Request:
Take the line containing "wine bottle: none" through the last line of the data and retype those lines exactly. Pictures do not belong in the copy.

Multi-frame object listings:
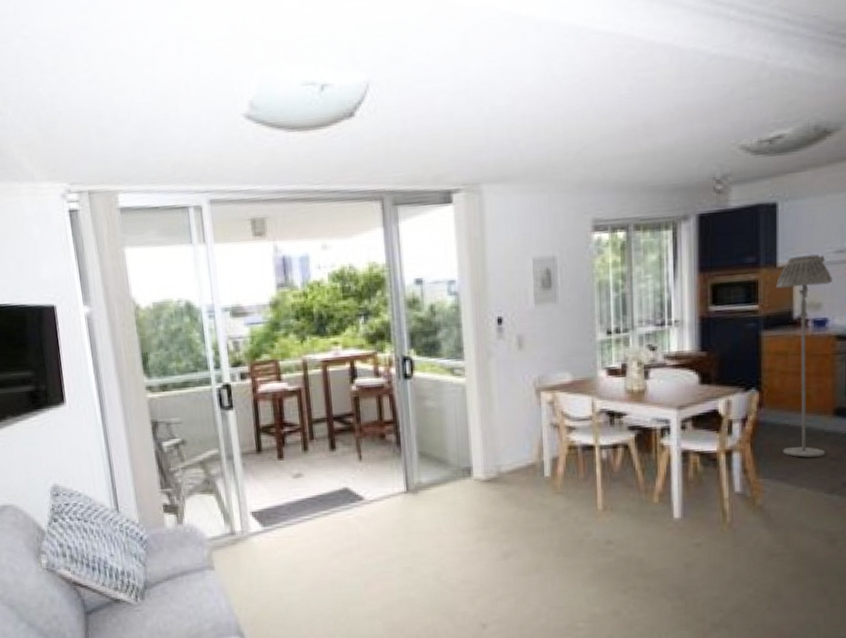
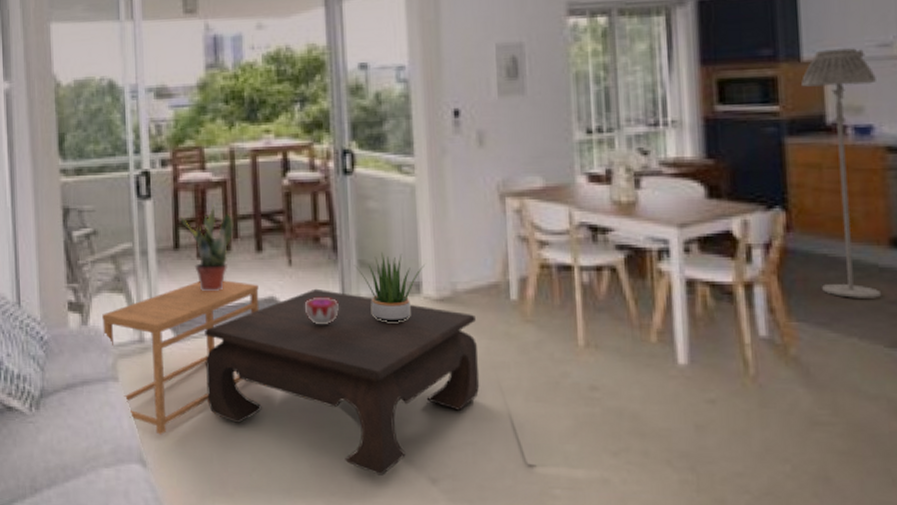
side table: none [196,476,335,611] -> present [102,280,259,435]
potted plant: none [260,411,310,488] -> present [180,204,234,292]
coffee table: none [288,478,520,626] -> present [205,288,480,476]
decorative bowl: none [374,485,403,509] -> present [304,296,339,325]
potted plant: none [415,444,476,502] -> present [353,252,426,322]

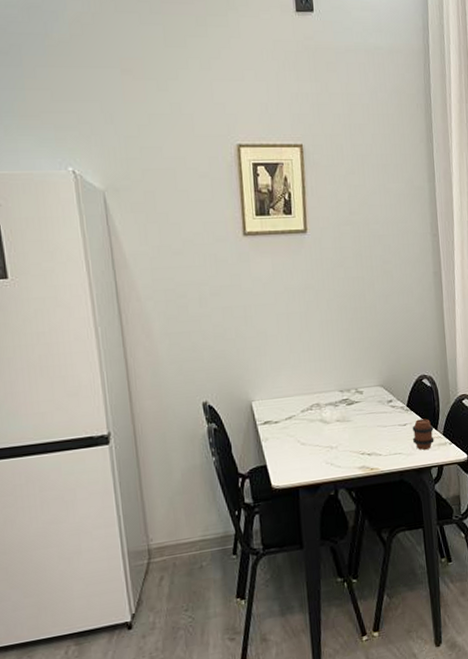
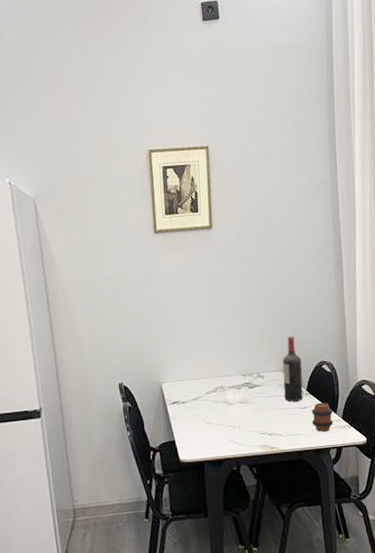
wine bottle: none [381,348,404,419] -> present [282,336,304,402]

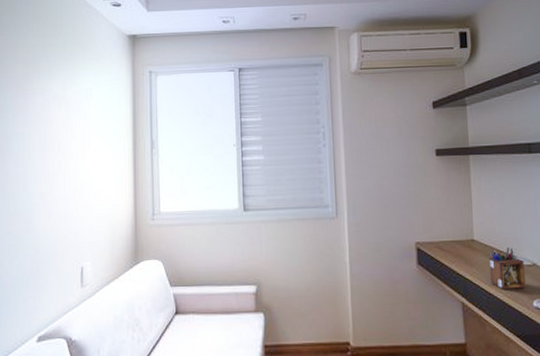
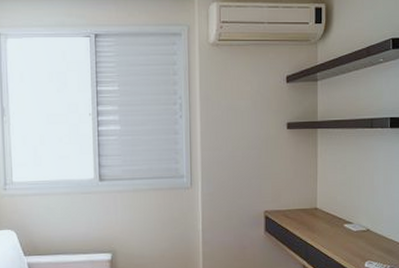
desk organizer: present [489,247,526,289] -> none [329,215,360,253]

Task solution:
wine bottle: none [381,348,404,419] -> present [282,336,304,402]

desk organizer: present [489,247,526,289] -> none [329,215,360,253]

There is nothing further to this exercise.